Requirement: Write out the listing in full, matching it word for word.

Recorded data:
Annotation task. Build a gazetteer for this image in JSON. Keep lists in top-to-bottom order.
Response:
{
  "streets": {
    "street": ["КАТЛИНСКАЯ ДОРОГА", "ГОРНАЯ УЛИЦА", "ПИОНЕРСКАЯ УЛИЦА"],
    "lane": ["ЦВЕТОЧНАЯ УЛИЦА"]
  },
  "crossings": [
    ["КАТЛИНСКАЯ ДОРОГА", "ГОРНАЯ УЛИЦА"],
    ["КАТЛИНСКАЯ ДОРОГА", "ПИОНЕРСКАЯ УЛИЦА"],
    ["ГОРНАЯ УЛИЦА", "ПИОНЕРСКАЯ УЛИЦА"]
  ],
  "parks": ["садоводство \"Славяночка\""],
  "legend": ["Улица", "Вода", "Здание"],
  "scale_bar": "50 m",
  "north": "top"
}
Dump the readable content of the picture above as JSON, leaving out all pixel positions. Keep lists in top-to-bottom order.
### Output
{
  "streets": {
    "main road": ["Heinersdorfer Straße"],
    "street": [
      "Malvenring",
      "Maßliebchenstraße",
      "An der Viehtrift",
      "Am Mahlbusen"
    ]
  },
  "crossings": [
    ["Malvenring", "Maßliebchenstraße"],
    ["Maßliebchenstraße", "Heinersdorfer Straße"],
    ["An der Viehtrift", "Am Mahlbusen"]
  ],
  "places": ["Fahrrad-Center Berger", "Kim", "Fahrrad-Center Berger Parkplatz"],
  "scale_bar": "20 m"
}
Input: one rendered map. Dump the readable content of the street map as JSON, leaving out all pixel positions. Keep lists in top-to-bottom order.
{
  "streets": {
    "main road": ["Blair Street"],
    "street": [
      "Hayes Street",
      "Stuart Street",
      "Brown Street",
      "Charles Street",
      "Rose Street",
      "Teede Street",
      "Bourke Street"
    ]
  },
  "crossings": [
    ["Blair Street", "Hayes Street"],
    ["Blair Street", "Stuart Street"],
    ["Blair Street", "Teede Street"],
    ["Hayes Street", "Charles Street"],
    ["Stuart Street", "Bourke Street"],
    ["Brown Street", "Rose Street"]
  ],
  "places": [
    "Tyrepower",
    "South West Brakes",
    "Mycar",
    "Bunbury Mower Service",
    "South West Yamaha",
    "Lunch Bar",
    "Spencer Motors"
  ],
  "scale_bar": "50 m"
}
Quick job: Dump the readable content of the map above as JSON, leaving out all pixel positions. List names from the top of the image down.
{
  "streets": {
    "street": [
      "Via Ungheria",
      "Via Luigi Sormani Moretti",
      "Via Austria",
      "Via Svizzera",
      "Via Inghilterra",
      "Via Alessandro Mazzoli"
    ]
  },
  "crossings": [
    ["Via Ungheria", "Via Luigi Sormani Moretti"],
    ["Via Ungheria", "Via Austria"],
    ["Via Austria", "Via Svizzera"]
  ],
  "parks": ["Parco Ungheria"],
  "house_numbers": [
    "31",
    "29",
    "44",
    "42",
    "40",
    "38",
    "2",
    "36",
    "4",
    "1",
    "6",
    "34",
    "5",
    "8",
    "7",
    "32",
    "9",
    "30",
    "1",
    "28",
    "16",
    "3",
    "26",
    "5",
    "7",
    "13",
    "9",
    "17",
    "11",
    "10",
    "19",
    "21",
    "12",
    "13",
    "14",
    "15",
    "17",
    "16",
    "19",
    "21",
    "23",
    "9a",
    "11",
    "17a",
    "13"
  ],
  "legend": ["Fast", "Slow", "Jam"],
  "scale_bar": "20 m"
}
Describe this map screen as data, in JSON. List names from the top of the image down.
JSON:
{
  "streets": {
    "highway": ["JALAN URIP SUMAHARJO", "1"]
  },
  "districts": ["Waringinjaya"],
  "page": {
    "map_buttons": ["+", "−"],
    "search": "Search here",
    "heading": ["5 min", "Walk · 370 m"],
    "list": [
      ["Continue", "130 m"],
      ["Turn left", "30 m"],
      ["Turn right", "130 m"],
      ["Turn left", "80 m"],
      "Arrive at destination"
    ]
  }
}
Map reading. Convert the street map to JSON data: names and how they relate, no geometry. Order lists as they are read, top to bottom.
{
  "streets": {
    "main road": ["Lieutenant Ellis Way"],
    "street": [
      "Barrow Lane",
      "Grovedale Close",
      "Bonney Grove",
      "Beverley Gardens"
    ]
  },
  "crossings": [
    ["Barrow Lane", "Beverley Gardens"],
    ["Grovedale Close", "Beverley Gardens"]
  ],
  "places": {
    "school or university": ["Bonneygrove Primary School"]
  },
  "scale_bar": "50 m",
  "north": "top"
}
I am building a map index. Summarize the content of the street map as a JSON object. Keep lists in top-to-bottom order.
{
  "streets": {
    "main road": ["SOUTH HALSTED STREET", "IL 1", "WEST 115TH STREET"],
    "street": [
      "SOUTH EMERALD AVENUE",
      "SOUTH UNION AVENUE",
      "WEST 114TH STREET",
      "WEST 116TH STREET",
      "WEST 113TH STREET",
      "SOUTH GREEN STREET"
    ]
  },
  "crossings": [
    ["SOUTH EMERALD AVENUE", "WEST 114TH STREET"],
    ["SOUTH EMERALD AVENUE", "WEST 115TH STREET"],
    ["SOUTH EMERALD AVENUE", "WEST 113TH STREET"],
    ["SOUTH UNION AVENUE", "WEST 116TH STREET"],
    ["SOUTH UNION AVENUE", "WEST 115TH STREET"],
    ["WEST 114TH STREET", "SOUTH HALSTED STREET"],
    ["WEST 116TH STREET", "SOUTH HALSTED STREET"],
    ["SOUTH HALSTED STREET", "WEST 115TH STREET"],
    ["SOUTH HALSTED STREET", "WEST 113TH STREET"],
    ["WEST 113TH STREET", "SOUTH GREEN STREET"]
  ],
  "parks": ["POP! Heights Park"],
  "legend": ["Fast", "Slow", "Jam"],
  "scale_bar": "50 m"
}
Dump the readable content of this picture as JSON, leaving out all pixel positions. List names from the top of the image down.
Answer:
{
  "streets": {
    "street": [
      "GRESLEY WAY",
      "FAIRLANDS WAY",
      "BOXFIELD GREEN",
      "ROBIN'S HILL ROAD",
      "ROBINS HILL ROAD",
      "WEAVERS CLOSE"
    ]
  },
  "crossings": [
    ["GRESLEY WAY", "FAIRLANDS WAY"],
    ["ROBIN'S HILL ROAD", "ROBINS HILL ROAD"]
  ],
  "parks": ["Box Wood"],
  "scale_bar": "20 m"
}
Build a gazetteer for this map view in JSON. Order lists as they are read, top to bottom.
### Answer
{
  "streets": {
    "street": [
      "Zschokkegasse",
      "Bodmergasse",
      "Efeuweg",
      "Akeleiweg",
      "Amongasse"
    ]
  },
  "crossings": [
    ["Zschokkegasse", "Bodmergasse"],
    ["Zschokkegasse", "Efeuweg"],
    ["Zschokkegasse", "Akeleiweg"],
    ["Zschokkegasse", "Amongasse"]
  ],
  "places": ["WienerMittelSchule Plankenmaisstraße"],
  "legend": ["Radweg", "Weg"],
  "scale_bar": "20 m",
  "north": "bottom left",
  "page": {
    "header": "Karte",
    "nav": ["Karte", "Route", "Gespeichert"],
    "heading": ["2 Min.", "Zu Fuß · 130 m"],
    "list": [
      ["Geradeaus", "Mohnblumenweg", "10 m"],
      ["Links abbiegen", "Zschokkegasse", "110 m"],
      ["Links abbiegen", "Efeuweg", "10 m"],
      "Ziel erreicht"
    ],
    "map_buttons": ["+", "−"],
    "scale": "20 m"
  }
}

Expected output:
Annotation task. Build a gazetteer for this image in JSON. Keep lists in top-to-bottom order.
Response:
{
  "streets": {
    "street": ["КАТЛИНСКАЯ ДОРОГА", "ГОРНАЯ УЛИЦА", "ПИОНЕРСКАЯ УЛИЦА"],
    "lane": ["ЦВЕТОЧНАЯ УЛИЦА"]
  },
  "crossings": [
    ["КАТЛИНСКАЯ ДОРОГА", "ГОРНАЯ УЛИЦА"],
    ["КАТЛИНСКАЯ ДОРОГА", "ПИОНЕРСКАЯ УЛИЦА"],
    ["ГОРНАЯ УЛИЦА", "ПИОНЕРСКАЯ УЛИЦА"]
  ],
  "parks": ["садоводство \"Славяночка\""],
  "legend": ["Улица", "Вода", "Здание"],
  "scale_bar": "50 m",
  "north": "top"
}
Dump the readable content of the picture above as JSON, leaving out all pixel positions. Keep lists in top-to-bottom order.
### Output
{
  "streets": {
    "main road": ["Heinersdorfer Straße"],
    "street": [
      "Malvenring",
      "Maßliebchenstraße",
      "An der Viehtrift",
      "Am Mahlbusen"
    ]
  },
  "crossings": [
    ["Malvenring", "Maßliebchenstraße"],
    ["Maßliebchenstraße", "Heinersdorfer Straße"],
    ["An der Viehtrift", "Am Mahlbusen"]
  ],
  "places": ["Fahrrad-Center Berger", "Kim", "Fahrrad-Center Berger Parkplatz"],
  "scale_bar": "20 m"
}
Input: one rendered map. Dump the readable content of the street map as JSON, leaving out all pixel positions. Keep lists in top-to-bottom order.
{
  "streets": {
    "main road": ["Blair Street"],
    "street": [
      "Hayes Street",
      "Stuart Street",
      "Brown Street",
      "Charles Street",
      "Rose Street",
      "Teede Street",
      "Bourke Street"
    ]
  },
  "crossings": [
    ["Blair Street", "Hayes Street"],
    ["Blair Street", "Stuart Street"],
    ["Blair Street", "Teede Street"],
    ["Hayes Street", "Charles Street"],
    ["Stuart Street", "Bourke Street"],
    ["Brown Street", "Rose Street"]
  ],
  "places": [
    "Tyrepower",
    "South West Brakes",
    "Mycar",
    "Bunbury Mower Service",
    "South West Yamaha",
    "Lunch Bar",
    "Spencer Motors"
  ],
  "scale_bar": "50 m"
}
Quick job: Dump the readable content of the map above as JSON, leaving out all pixel positions. List names from the top of the image down.
{
  "streets": {
    "street": [
      "Via Ungheria",
      "Via Luigi Sormani Moretti",
      "Via Austria",
      "Via Svizzera",
      "Via Inghilterra",
      "Via Alessandro Mazzoli"
    ]
  },
  "crossings": [
    ["Via Ungheria", "Via Luigi Sormani Moretti"],
    ["Via Ungheria", "Via Austria"],
    ["Via Austria", "Via Svizzera"]
  ],
  "parks": ["Parco Ungheria"],
  "house_numbers": [
    "31",
    "29",
    "44",
    "42",
    "40",
    "38",
    "2",
    "36",
    "4",
    "1",
    "6",
    "34",
    "5",
    "8",
    "7",
    "32",
    "9",
    "30",
    "1",
    "28",
    "16",
    "3",
    "26",
    "5",
    "7",
    "13",
    "9",
    "17",
    "11",
    "10",
    "19",
    "21",
    "12",
    "13",
    "14",
    "15",
    "17",
    "16",
    "19",
    "21",
    "23",
    "9a",
    "11",
    "17a",
    "13"
  ],
  "legend": ["Fast", "Slow", "Jam"],
  "scale_bar": "20 m"
}
Describe this map screen as data, in JSON. List names from the top of the image down.
JSON:
{
  "streets": {
    "highway": ["JALAN URIP SUMAHARJO", "1"]
  },
  "districts": ["Waringinjaya"],
  "page": {
    "map_buttons": ["+", "−"],
    "search": "Search here",
    "heading": ["5 min", "Walk · 370 m"],
    "list": [
      ["Continue", "130 m"],
      ["Turn left", "30 m"],
      ["Turn right", "130 m"],
      ["Turn left", "80 m"],
      "Arrive at destination"
    ]
  }
}
Map reading. Convert the street map to JSON data: names and how they relate, no geometry. Order lists as they are read, top to bottom.
{
  "streets": {
    "main road": ["Lieutenant Ellis Way"],
    "street": [
      "Barrow Lane",
      "Grovedale Close",
      "Bonney Grove",
      "Beverley Gardens"
    ]
  },
  "crossings": [
    ["Barrow Lane", "Beverley Gardens"],
    ["Grovedale Close", "Beverley Gardens"]
  ],
  "places": {
    "school or university": ["Bonneygrove Primary School"]
  },
  "scale_bar": "50 m",
  "north": "top"
}
I am building a map index. Summarize the content of the street map as a JSON object. Keep lists in top-to-bottom order.
{
  "streets": {
    "main road": ["SOUTH HALSTED STREET", "IL 1", "WEST 115TH STREET"],
    "street": [
      "SOUTH EMERALD AVENUE",
      "SOUTH UNION AVENUE",
      "WEST 114TH STREET",
      "WEST 116TH STREET",
      "WEST 113TH STREET",
      "SOUTH GREEN STREET"
    ]
  },
  "crossings": [
    ["SOUTH EMERALD AVENUE", "WEST 114TH STREET"],
    ["SOUTH EMERALD AVENUE", "WEST 115TH STREET"],
    ["SOUTH EMERALD AVENUE", "WEST 113TH STREET"],
    ["SOUTH UNION AVENUE", "WEST 116TH STREET"],
    ["SOUTH UNION AVENUE", "WEST 115TH STREET"],
    ["WEST 114TH STREET", "SOUTH HALSTED STREET"],
    ["WEST 116TH STREET", "SOUTH HALSTED STREET"],
    ["SOUTH HALSTED STREET", "WEST 115TH STREET"],
    ["SOUTH HALSTED STREET", "WEST 113TH STREET"],
    ["WEST 113TH STREET", "SOUTH GREEN STREET"]
  ],
  "parks": ["POP! Heights Park"],
  "legend": ["Fast", "Slow", "Jam"],
  "scale_bar": "50 m"
}
Dump the readable content of this picture as JSON, leaving out all pixel positions. List names from the top of the image down.
Answer:
{
  "streets": {
    "street": [
      "GRESLEY WAY",
      "FAIRLANDS WAY",
      "BOXFIELD GREEN",
      "ROBIN'S HILL ROAD",
      "ROBINS HILL ROAD",
      "WEAVERS CLOSE"
    ]
  },
  "crossings": [
    ["GRESLEY WAY", "FAIRLANDS WAY"],
    ["ROBIN'S HILL ROAD", "ROBINS HILL ROAD"]
  ],
  "parks": ["Box Wood"],
  "scale_bar": "20 m"
}
Build a gazetteer for this map view in JSON. Order lists as they are read, top to bottom.
### Answer
{
  "streets": {
    "street": [
      "Zschokkegasse",
      "Bodmergasse",
      "Efeuweg",
      "Akeleiweg",
      "Amongasse"
    ]
  },
  "crossings": [
    ["Zschokkegasse", "Bodmergasse"],
    ["Zschokkegasse", "Efeuweg"],
    ["Zschokkegasse", "Akeleiweg"],
    ["Zschokkegasse", "Amongasse"]
  ],
  "places": ["WienerMittelSchule Plankenmaisstraße"],
  "legend": ["Radweg", "Weg"],
  "scale_bar": "20 m",
  "north": "bottom left",
  "page": {
    "header": "Karte",
    "nav": ["Karte", "Route", "Gespeichert"],
    "heading": ["2 Min.", "Zu Fuß · 130 m"],
    "list": [
      ["Geradeaus", "Mohnblumenweg", "10 m"],
      ["Links abbiegen", "Zschokkegasse", "110 m"],
      ["Links abbiegen", "Efeuweg", "10 m"],
      "Ziel erreicht"
    ],
    "map_buttons": ["+", "−"],
    "scale": "20 m"
  }
}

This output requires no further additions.